External shareholder resolutions may include, for example, major strategic or financial initiatives (such as an exceptional dividend, a share buy-back or a spin-off), material governance changes (including a separation of the CEO and chair roles or a resolution for a special committee of independent directors to be formed to undertake a strategic review of management’s performance, compensation or succession planning) or various other disruptive proposals (eg, the transformation of the corporate form into a takeover-friendly structure).

However, in accordance with the fundamental principle under French law regarding the proper competence of the respective decision-making organs of the corporation, some boards have resisted the proposal to include an item that does not fall within the competence of the shareholders’ meeting (eg, a change of strategic direction).

May shareholders nominate directors for election to the board and use the company’s proxy or shareholder circular infrastructure, at the company’s expense, to do so?

Yes. In France, upon a proposal by any shareholder, and irrespective of a director’s term, any director may be removed and replaced at any shareholders’ meeting by a simple majority vote of the shareholders even if the matter is not on the meeting agenda. In addition, under a shareholder proposal right, a draft resolution proposing the removal and replacement of any director may be included in the company’s proxy materials circulated to shareholders in advance of a shareholders’ meeting.

May shareholders call a special shareholders’ meeting? What are the requirements? May shareholders act by written consent in lieu of a meeting?

• **Tasks to complete**
(1) According to the passage on French shareholder rights, what vote is needed to remove and replace a director at a shareholders' meeting?
(2) Write out the passage on French shareholder rights from "Yes. In France, upon" to "of a meeting?", switching "simple majority" to "two-thirds majority".

• **Supplied material**
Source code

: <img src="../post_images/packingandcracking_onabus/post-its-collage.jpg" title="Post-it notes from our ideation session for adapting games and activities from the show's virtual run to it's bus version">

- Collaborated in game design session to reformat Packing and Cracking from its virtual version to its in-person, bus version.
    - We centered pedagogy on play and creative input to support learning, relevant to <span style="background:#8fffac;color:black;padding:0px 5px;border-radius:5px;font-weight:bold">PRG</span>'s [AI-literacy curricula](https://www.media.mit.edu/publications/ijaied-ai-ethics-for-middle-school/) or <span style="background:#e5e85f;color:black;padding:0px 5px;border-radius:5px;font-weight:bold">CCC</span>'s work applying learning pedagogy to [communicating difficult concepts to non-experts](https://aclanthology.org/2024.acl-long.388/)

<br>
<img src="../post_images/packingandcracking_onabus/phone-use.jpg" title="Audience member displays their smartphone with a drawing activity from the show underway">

• **Answer set**
(1) A simple majority vote of the shareholders.

(2)
Yes. In France, upon a proposal by any shareholder, and irrespective of a director’s term, any director may be removed and replaced at any shareholders’ meeting by a two-thirds majority vote of the shareholders even if the matter is not on the meeting agenda. In addition, under a shareholder proposal right, a draft resolution proposing the removal and replacement of any director may be included in the company’s proxy materials circulated to shareholders in advance of a shareholders’ meeting.

May shareholders call a special shareholders’ meeting? What are the requirements? May shareholders act by written consent in lieu of a meeting?